5 Things from the TDB Rewatch: Acafellas
(I’m late this week, @todaydreambelievers
1. Finn is a better man than Will Schuester. This episode is the first time this giant boy-child CLEARLY was a better man than his teacher. Finn throughout acts like a leader, figuring out motivations, strategizing, and most importantly, bridging the divide between Rachel and the rest of the world. And the camera shows us that. When Rachel comes into the choir room with her apology cookies, I was struck by the clear divide in the room, the four originals sitting together, the 3 Cheerios, and Finn alone at the piano. He focuses on her entirely in that conversation, ceding ownership of the club to her. I’m not sure at this point that he’s quite aware of how drawn he is to her, but Quinn sure is.

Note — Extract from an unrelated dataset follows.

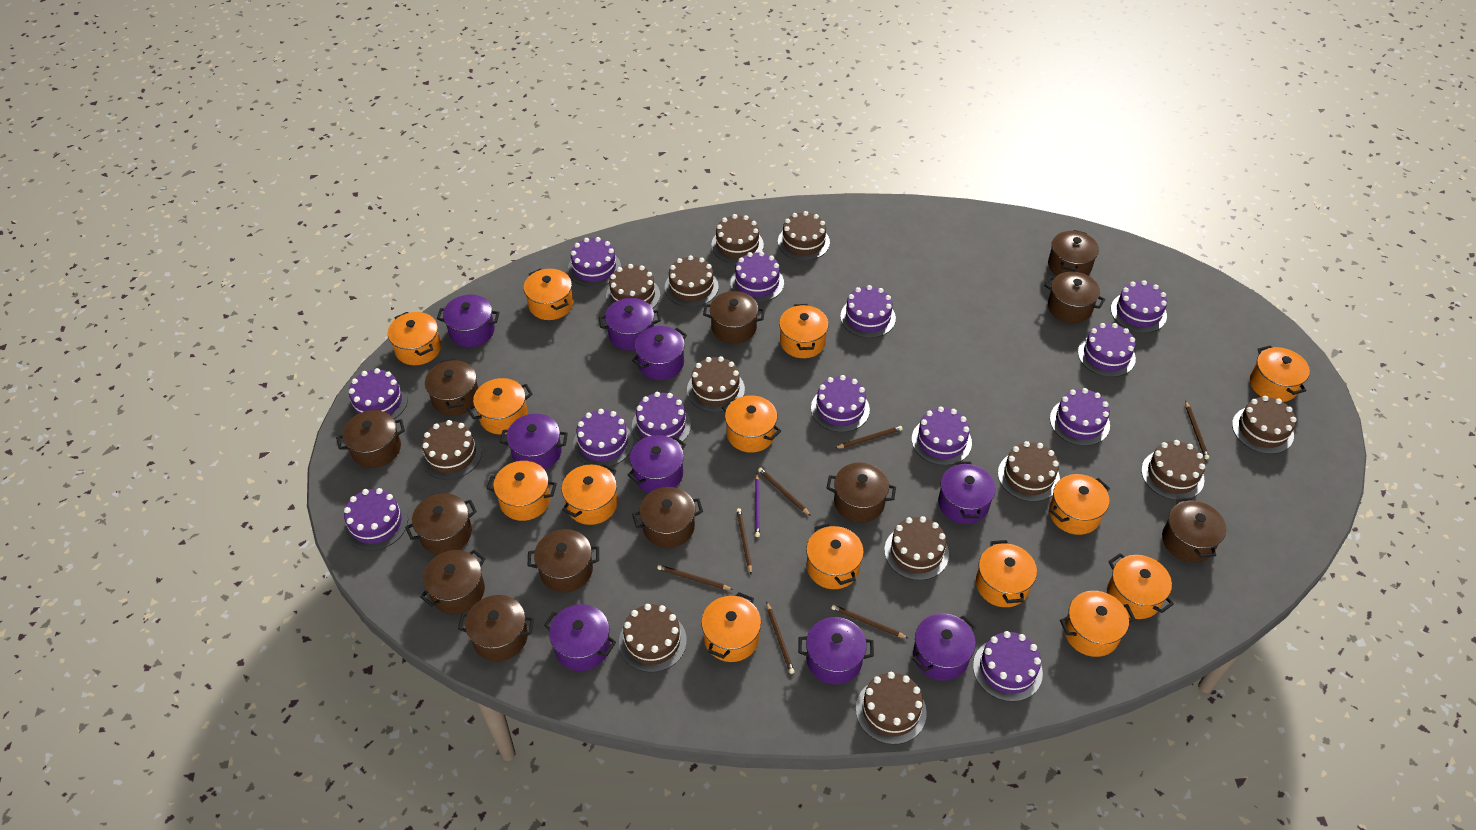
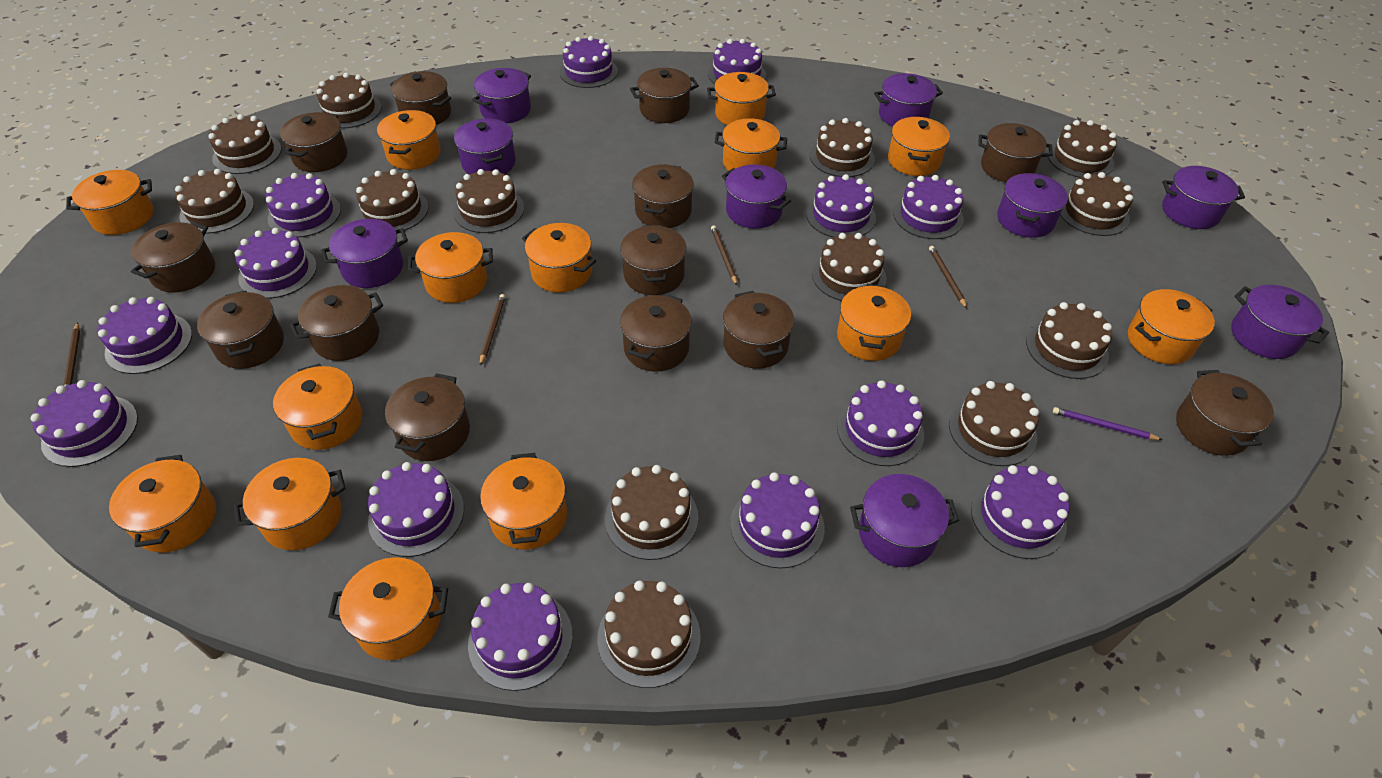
brown cake: 12 -> 13
brown pencil: 7 -> 4
brown pot: 12 -> 13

He is empathetic. He really cares about Mr. Schu. Why? I think I will always puzzle over this. Maybe Finn just NEEDS a father figure. (I keep thinking about how he’s dressed in this episode, not in a rugby shirt, but in a dress shirt, mirroring Will a bit, especially in the scene where Will invites him to join the Acafellas.)
Or maybe he sees how fragile Will really is. Yes, it’s typical guy talk to say, “Of course he’s not coming back since you kicked him in the ‘nads,” but Finn is onto something. He is people smart. He correctly diagnoses Mr. Schue’s issue. He shouldn’t lay all the responsibility at Rachel’s feet, but he’s not wrong. Schue is retreating into this childish dream because he’s afraid to face the awesome responsibility of fatherhood.
It’s the little things with Finn–and with Cory’s portrayal of him. He is very intentionally setting him up as an alternative to the “winning is everything” attitude of McKinley, at least when it comes to music. Like his confused “Since when?” reply to the insistence that Glee is about winning (at base, it really really isn’t). Or his reminder to Will, who as usual, is projecting his insecurities onto him, that he’s not quitting because he’s a failure, but because “It’s just not fun anymore.” Glee is about opening yourself to joy, after all.